While the overt subject of Interrogation III could be said to overlap with my own overt subject matter in Pictures of the Body the differences between them could be expressed in terms of polarities. Golub emphasises and places his expectation of solidarity in emotion whereas mine is oriented more intellectually. Golub is assertive whereas Pictures of the Body is subdued.
Fig. 58. Showing the scale of Golub’s painting Prometheus II (on the left) at 302.5 x 246.5 cm.
This expressionist commitment to grandeur was standard in Golub’s era and is now a feature of Tuymans work. As a sign, when used regularly, size dominates the viewer/subject. The initial phenomenological encounter with this domination precludes the possibility of dialogue. The awe, inspired by overwhelming size, is more in keeping with religious observance than horizon fusion.
My paintings are small and his are large etc. This not only reflects the differences between authors and their personal history, it also reflects the politics of the era and the differing cultural contexts. One of the requirements and characteristics of critical art work is its response to contemporary local conversation even when discussing historical subjects.
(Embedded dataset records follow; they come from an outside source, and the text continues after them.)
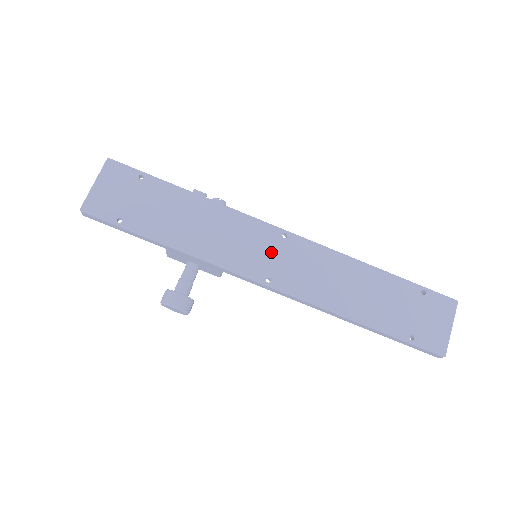
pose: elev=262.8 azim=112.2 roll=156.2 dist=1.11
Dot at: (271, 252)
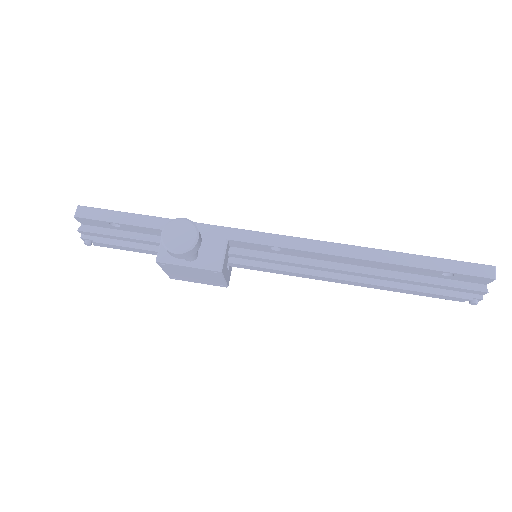
Dot at: occluded
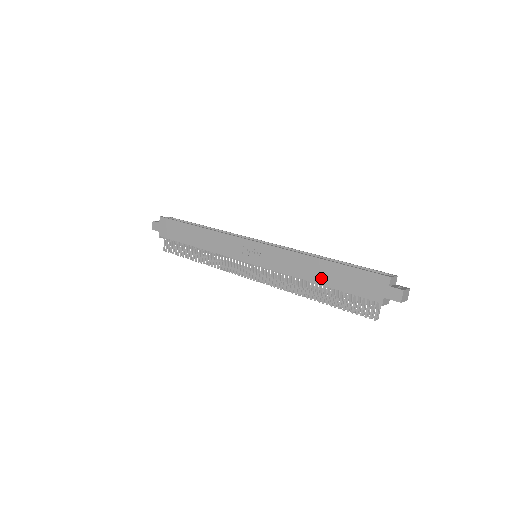
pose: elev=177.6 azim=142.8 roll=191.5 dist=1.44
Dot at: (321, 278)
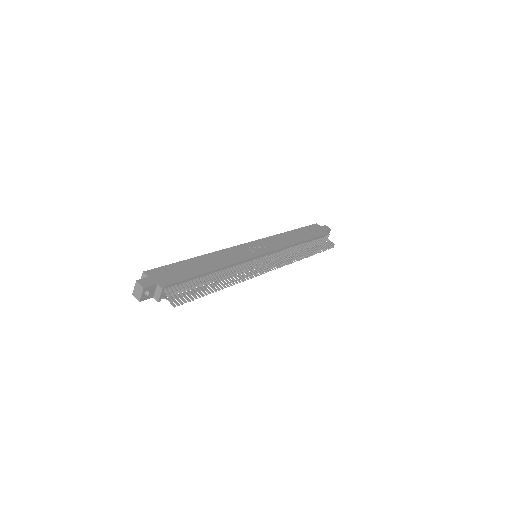
Dot at: (301, 238)
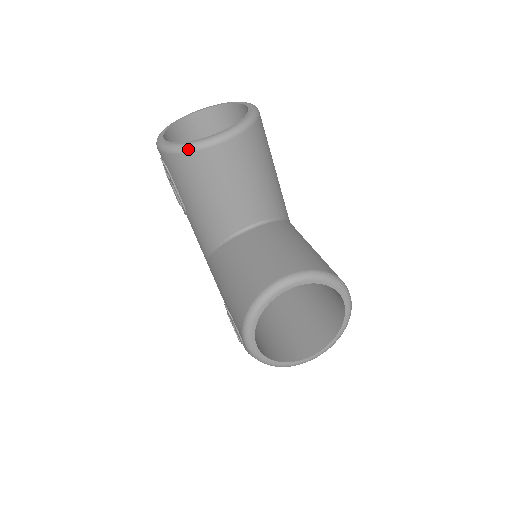
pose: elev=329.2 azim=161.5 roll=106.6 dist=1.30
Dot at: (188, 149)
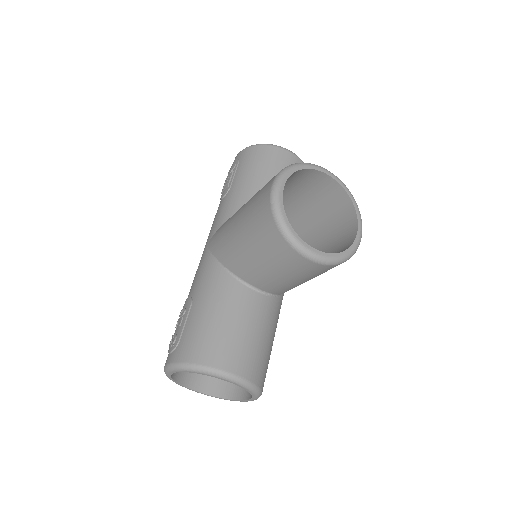
Dot at: (270, 144)
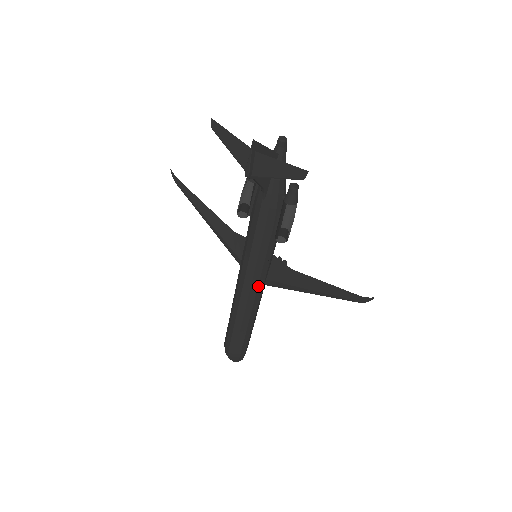
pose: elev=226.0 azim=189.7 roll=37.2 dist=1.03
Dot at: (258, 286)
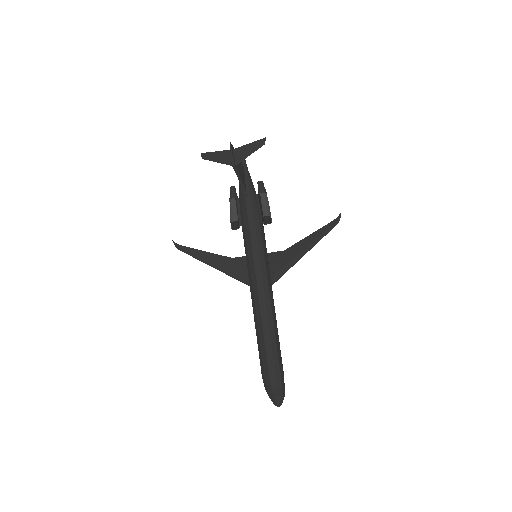
Dot at: (267, 279)
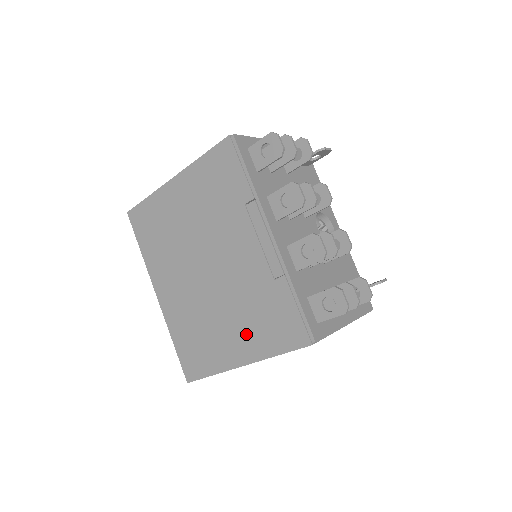
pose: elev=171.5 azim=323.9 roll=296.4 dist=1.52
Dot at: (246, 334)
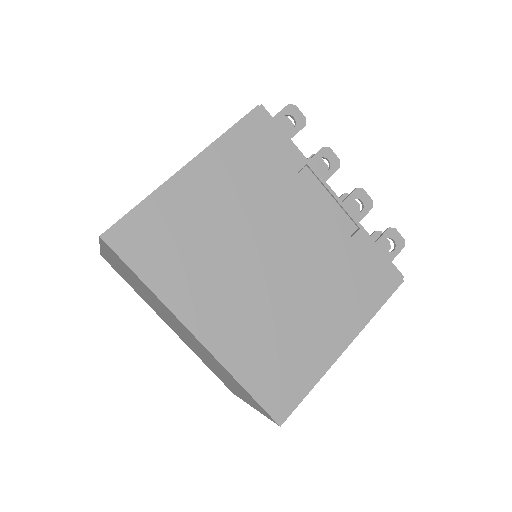
Dot at: (340, 309)
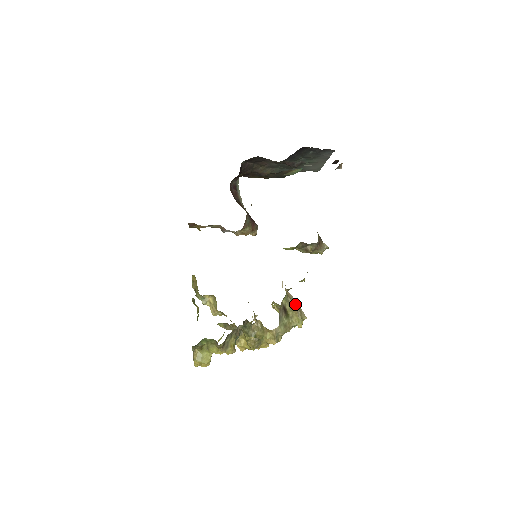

All of the artists discussed here, and many others not discussed, here have contributed to this research through cooption or elimination. Even so, the vocabulary and grammar of critique is not a simply ‘available formulation’; the vocabulary of each of these artists depends entirely on their own reflexive capacity, history and circumstance. I suggested at the beginning that their work has been most useful as examples of what not to do rather than the opposite. The reason for this is that critique is always required to find and express authentic difference. It was the difference between these artists and my own history that was their most positive contribution. Their cumulative affirmation of their own difference has assisted me in formulating the environment from which I aim to continue that same tradition of dialogue.